### GIVEN RECORDS
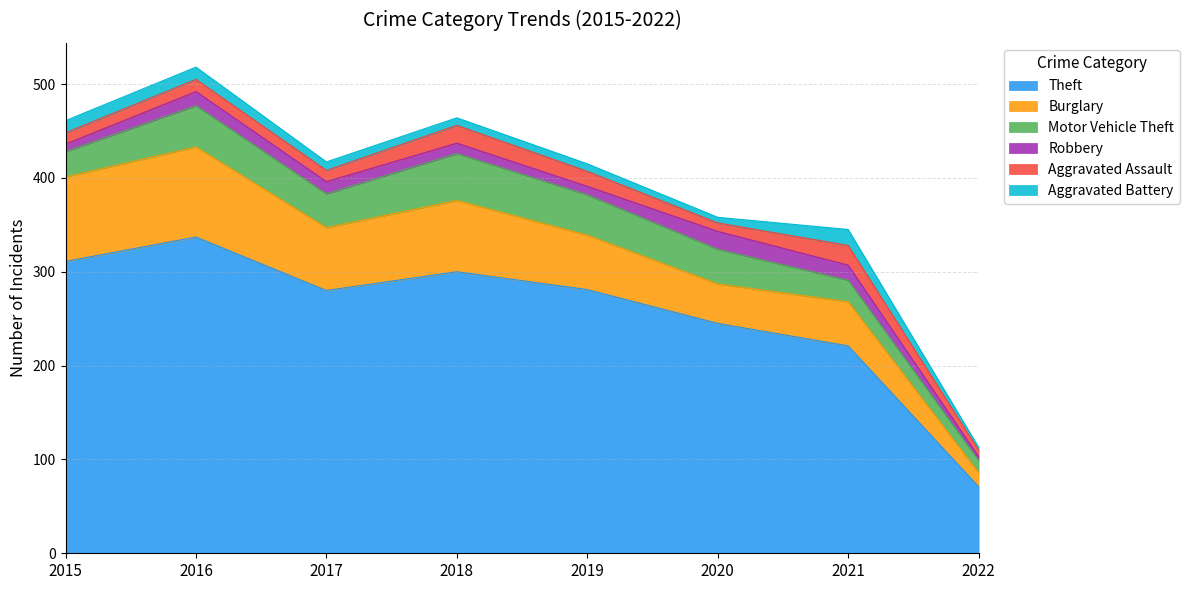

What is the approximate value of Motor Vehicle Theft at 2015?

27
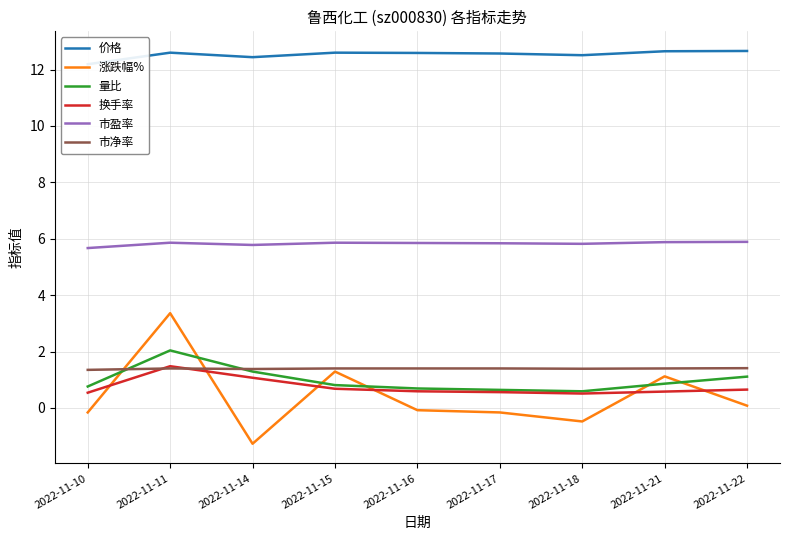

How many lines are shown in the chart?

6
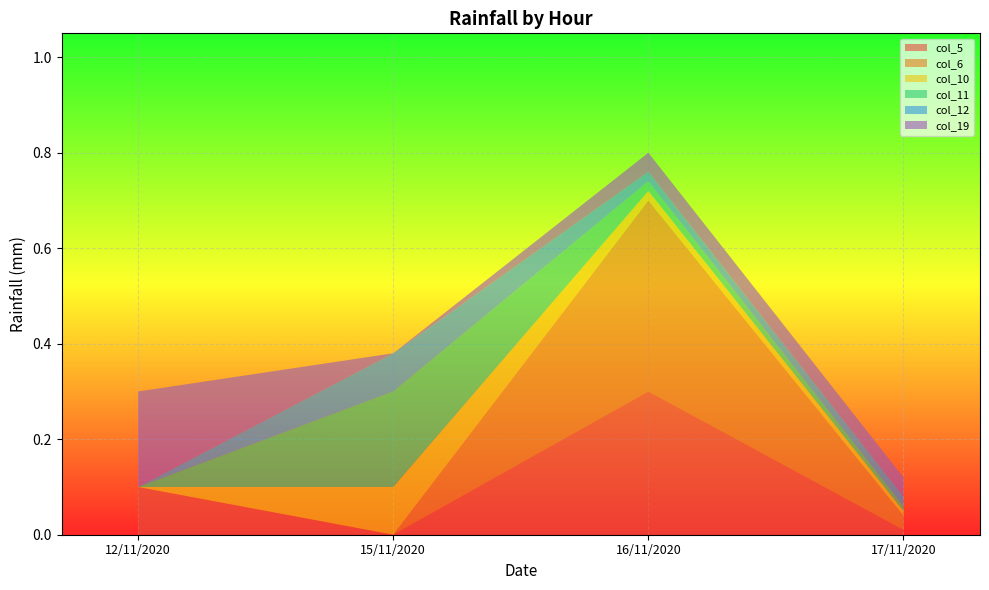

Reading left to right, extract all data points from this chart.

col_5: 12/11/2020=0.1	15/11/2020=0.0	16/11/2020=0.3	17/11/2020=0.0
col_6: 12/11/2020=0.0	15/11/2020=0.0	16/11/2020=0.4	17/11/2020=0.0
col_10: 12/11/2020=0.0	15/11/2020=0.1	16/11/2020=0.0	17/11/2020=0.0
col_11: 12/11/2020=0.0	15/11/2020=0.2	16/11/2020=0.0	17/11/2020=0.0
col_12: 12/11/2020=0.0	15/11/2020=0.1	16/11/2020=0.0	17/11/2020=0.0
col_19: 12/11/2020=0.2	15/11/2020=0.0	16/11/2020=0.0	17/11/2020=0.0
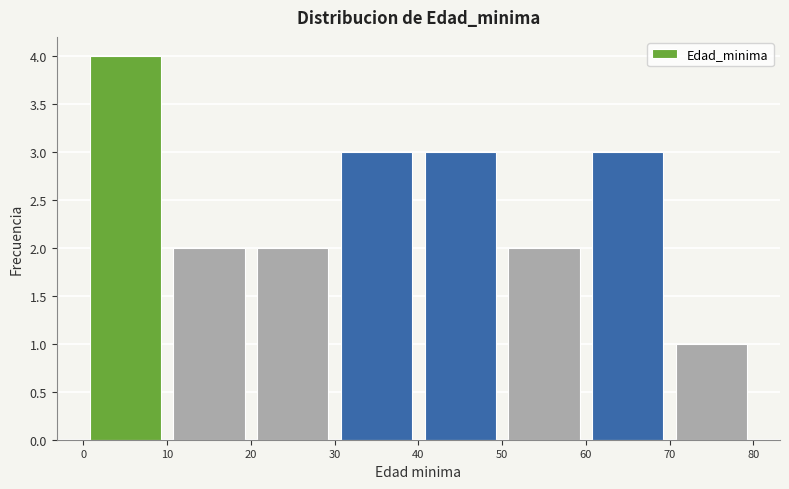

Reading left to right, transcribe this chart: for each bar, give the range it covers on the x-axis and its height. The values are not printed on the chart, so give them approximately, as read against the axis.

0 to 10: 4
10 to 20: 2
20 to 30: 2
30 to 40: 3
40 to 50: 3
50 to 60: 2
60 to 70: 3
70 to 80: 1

### JOB ITEM
Format the rows above as a JSON list of strings, one string per line and no blank lines. Leave out the picture lines.

### WRITTEN RESPONSE
[
  "What is the approximate value of Motor Vehicle Theft at 2015?",
  "27",
  "How many lines are shown in the chart?",
  "6",
  "Reading left to right, extract all data points from this chart.",
  "col_5: 12/11/2020=0.1\t15/11/2020=0.0\t16/11/2020=0.3\t17/11/2020=0.0",
  "col_6: 12/11/2020=0.0\t15/11/2020=0.0\t16/11/2020=0.4\t17/11/2020=0.0",
  "col_10: 12/11/2020=0.0\t15/11/2020=0.1\t16/11/2020=0.0\t17/11/2020=0.0",
  "col_11: 12/11/2020=0.0\t15/11/2020=0.2\t16/11/2020=0.0\t17/11/2020=0.0",
  "col_12: 12/11/2020=0.0\t15/11/2020=0.1\t16/11/2020=0.0\t17/11/2020=0.0",
  "col_19: 12/11/2020=0.2\t15/11/2020=0.0\t16/11/2020=0.0\t17/11/2020=0.0",
  "Reading left to right, transcribe this chart: for each bar, give the range it covers on the x-axis and its height. The values are not printed on the chart, so give them approximately, as read against the axis.",
  "0 to 10: 4",
  "10 to 20: 2",
  "20 to 30: 2",
  "30 to 40: 3",
  "40 to 50: 3",
  "50 to 60: 2",
  "60 to 70: 3",
  "70 to 80: 1"
]